1792
Battle of Valmy
A Prussian army marching on Paris met French volunteers and regulars in Champagne. The French artillery, better than Prussia expected, out-shot them. The Prussians withdrew. Goethe, watching, told friends: 'From this place, and from this day forth, begins a new epoch in the history of the world.' A republic was born the next day.
French Republic Proclaimed
The newly elected National Convention abolished the monarchy and declared France a republic. Year One of Liberty had begun. The calendar itself would soon be rewritten, the months renamed after weather and grain. Europe had not seen a republic of this size since Rome. The Convention's first act was to put Louis XVI on trial for treason; by January his head would roll, and every throne in Europe would tremble.

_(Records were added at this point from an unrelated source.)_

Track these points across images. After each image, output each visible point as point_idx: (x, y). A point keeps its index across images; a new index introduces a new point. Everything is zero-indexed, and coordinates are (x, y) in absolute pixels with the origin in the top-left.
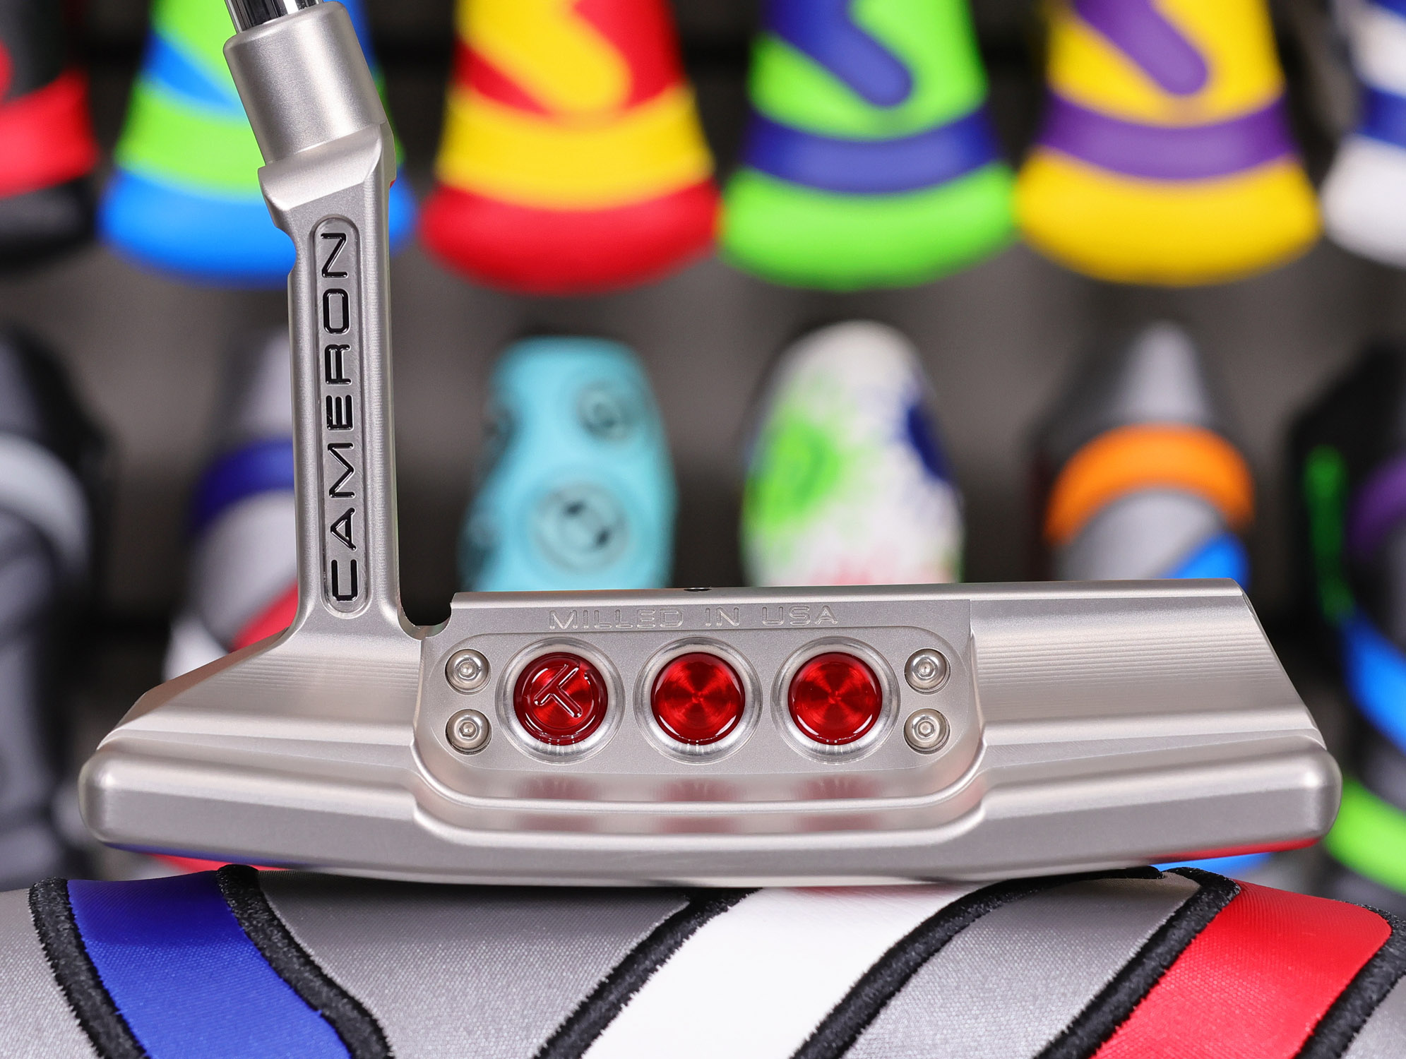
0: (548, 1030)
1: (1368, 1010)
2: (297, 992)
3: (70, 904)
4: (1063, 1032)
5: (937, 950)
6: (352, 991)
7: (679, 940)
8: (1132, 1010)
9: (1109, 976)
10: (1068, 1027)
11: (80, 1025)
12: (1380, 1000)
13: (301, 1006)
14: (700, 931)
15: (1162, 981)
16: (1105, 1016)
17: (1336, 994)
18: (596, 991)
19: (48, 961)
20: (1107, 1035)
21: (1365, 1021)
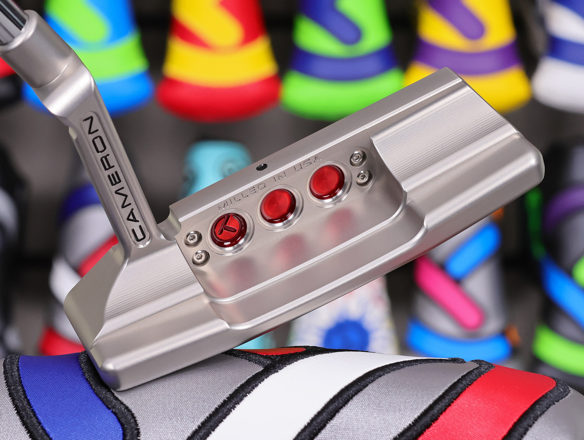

France Declares War on Austria
The Girondins pushed the Assembly into war with Austria, hoping to unite the nation. Prussia joined Austria; the emigres promised the kings a short campaign. Within months foreign armies were advancing on Paris. The Revolution, attacked from outside, responded by radicalizing at home. The Duke of Brunswick's manifesto, threatening to destroy Paris if the royal family was harmed, achieved the opposite of its intent.
Storming of the Tuileries
Parisian sans-culottes and provincial federes stormed the palace. The Swiss Guard, ordered to stand down, was massacred. The royal family took refuge with the Assembly, which suspended the king. The constitutional monarchy of 1791 was over; a republic was coming. Over six hundred Swiss guardsmen died defending a king who had already fled, making the Tuileries the bloodiest single day of the Revolution so far.
September Massacres
With Prussian armies advancing on Paris and rumors of counter-revolution in the prisons, mobs broke into the jails and killed over 1,100 prisoners - priests, nobles, common criminals. Marat approved; Danton shrugged; Robespierre kept his distance. The Revolution had discovered its capacity for terror. The massacres horrified European opinion and gave Burke's warnings about revolutionary violence a bloody vindication that his opponents could no longer dismiss.
Olympe de Gouges's Declaration of the Rights of Woman
A butcher's daughter turned pamphleteer rewrote the 1789 Declaration in the feminine, article by article. Woman is born free; woman has the right to mount the scaffold, she must equally have the right to mount the tribune. Two years later the Jacobins sent her to the guillotine for opposing Robespierre.
Denmark Bans the Slave Trade
By royal decree, the Danish crown became the first European power to outlaw the transatlantic slave trade - effective 1803. The decree reached few ears, changed few lives immediately, and was made possible by calculation as much as conscience. But it was a first crack in the Atlantic's most lucrative business.